I have just come back inside after spending a good portion of a Saturday afternoon doing something I thought I would never do — put up my Christmas decorations early. 

But this year is like no other, at least in my memory, and I felt compelled to get “into” Advent in a more profound way. If the superficial decorating of the outside of my home helps, so be it.

I’m one of those cranky people who sighs every time he walks into a home improvement store in October and sees Christmas “stuff” already out. I like Thanksgiving, and it has been completely usurped as nothing more than the fulcrum for the almighty commerce lever that is the “holiday” shopping cycle. Too bad, because Thanksgiving, though a secular holiday, has a lot of deep roots, theologically speaking.

But Thanksgiving is yesterday’s news, and it’s now time to concentrate on all those half-off deals on selected furniture or the ridiculously low price on ridiculously large televisions at your local retail outlet. 

This year was a little different. All those deals aside, “Black Friday” didn’t have the same zing it has had in the past. My wife and I took Friday to escape it all — well, escape is a relative term, we had a 2-year-old grandson in tow — up for a drive to Santa Barbara. It was a beautiful day and it was warm enough for us to stick our feet into the Pacific. And that’s about all we did. 

It’s amazing how a 2-year-old can still be overwhelmed and fascinated by the immensity of an ocean and the mystery of waves teasing him, as they never quite seem to cover the same amount of sand every time they die on the shore.

On our way home, we drove by several outlet malls, and noticed they seemed to be doing pretty good Black Friday business.
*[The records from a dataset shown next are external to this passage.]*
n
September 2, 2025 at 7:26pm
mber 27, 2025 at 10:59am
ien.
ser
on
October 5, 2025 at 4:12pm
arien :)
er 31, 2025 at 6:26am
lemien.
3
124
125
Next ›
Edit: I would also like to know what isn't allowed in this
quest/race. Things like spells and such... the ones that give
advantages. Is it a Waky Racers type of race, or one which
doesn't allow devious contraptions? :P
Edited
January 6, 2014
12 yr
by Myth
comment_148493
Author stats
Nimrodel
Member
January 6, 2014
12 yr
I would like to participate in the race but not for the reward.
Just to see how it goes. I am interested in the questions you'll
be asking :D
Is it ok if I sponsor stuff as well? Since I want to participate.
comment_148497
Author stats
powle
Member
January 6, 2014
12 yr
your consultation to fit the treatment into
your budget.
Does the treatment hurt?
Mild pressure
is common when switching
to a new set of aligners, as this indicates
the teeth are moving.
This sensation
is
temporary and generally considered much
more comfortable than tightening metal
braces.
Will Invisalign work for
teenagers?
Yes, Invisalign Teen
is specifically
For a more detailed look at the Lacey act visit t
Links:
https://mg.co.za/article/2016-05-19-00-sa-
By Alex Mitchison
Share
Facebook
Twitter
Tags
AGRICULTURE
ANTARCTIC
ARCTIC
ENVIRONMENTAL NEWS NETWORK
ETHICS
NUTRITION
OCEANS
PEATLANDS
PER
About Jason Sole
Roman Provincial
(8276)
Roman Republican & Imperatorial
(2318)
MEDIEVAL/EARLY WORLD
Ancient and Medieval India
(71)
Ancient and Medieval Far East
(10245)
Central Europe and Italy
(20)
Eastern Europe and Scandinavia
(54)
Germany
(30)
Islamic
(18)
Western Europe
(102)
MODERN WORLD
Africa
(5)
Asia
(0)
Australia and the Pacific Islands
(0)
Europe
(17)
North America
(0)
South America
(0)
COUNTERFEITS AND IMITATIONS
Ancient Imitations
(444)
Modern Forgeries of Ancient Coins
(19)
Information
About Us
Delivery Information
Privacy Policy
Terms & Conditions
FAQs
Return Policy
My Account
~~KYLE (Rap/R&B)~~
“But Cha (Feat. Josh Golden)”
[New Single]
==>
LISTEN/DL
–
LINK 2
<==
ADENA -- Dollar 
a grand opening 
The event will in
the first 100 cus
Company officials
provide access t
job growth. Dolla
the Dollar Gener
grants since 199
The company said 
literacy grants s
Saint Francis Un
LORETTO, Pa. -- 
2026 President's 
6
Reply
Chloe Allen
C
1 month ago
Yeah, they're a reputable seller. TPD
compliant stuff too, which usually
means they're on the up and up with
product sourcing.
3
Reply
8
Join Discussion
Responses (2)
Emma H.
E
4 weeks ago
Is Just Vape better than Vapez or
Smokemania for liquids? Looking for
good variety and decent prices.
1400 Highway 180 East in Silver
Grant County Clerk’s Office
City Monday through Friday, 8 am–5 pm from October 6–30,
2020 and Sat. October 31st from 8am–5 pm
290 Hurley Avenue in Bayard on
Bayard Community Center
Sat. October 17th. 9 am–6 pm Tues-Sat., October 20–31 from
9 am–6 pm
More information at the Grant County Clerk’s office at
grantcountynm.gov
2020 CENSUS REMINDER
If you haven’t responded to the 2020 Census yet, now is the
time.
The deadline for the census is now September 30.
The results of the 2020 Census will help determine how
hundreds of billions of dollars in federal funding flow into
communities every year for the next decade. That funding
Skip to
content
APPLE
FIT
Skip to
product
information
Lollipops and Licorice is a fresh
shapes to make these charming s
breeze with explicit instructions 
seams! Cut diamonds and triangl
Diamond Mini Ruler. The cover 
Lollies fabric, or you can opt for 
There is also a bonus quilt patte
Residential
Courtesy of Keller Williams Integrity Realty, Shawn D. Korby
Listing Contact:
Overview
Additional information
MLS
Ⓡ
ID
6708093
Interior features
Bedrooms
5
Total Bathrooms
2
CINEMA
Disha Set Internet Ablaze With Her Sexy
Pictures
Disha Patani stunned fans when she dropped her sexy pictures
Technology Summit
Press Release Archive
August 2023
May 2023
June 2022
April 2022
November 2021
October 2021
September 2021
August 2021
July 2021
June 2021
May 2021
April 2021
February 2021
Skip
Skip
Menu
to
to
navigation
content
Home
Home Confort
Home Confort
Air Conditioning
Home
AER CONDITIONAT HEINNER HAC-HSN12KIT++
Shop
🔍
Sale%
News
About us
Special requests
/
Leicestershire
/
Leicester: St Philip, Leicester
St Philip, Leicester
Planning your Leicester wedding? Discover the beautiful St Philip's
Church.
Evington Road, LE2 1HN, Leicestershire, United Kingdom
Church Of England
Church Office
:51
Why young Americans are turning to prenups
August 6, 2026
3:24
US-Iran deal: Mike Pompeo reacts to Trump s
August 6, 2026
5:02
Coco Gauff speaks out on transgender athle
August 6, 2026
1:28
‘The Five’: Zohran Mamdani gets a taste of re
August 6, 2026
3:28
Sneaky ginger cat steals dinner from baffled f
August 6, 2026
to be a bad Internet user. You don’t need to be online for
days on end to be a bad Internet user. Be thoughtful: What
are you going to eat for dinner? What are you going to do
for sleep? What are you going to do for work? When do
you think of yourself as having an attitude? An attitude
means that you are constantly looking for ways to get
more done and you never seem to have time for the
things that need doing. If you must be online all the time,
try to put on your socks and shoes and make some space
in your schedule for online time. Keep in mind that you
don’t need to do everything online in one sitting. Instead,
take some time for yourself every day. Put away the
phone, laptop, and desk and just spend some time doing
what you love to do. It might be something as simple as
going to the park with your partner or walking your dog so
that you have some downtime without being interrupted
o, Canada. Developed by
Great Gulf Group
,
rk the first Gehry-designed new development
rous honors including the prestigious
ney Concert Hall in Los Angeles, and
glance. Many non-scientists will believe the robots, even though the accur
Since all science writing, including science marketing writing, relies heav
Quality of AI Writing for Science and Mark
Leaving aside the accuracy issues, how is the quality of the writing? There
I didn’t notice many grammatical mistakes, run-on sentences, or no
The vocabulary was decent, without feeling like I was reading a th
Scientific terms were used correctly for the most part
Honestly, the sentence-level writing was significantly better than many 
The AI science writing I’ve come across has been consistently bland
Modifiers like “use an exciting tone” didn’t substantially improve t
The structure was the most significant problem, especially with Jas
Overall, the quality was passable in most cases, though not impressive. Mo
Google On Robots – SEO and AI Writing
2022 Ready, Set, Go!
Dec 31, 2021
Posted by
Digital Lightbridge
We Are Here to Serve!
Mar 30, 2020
We were happy to leave them to it and keep on driving. But as we drove, I started thinking of my early “attack” on decorating the house for Advent. We do hold off on interior decorations until after the tree is brought into the house — that isn’t for a week and a half or so. 

But since Advent is a time of penance, the penance of climbing on ladders, getting stuck by rose bushes, and being completely vexed by the Christmas lights I put away too haphazardly the year before, I was already preparing myself for the purple color of Advent.

Besides being early, my decorations are also different this year. Usually I just put lights up, and maybe a row of lighted candy canes, and of course a wreath on the front door. Nothing overtly religious. I have never been a fan of those oversized lighted Nativity scenes I’ve seen when I’m complaining about the Christmas “stuff” being out too early in October. They just seemed a little too kitschy for my tastes.

But this was also an election year and I was taken aback by another kind of house decoration on my block. There were lots and lots of political statements being made — all for one particular presidential ticket, with the only mention of the opposing ticket being a strong condemnation of it.

An earlier manifestation of myself would have countered all these signs with signs of my own, but the older, wiser, and slightly more temperate version of myself — with gentle advice from my even more temperate wife — let it slide. We have a nice neighborhood, and many of the people with the signs are friends. By playing “Switzerland” in my yard, it’s easy to keep them friends.

I was a little concerned that my desire to get my Christmas lights up early this year and to augment them with a new design element might be some kind of passive-aggressive political gene in me popping to the surface. There might be a little of that, I must confess, but I truly believe my early decorating impetus had more to do with my own belief that 2020 deserves to go out with as much focus on God as possible.

Using my rudimentary carpentry skills, I created a yard-size rendition of the Holy Family. It came out better than I thought it would, and it is now in front of my house with two solar powered flood lights shining on it when the sun goes down. It may not be a political statement the way the signs from the last election were, but it is a statement.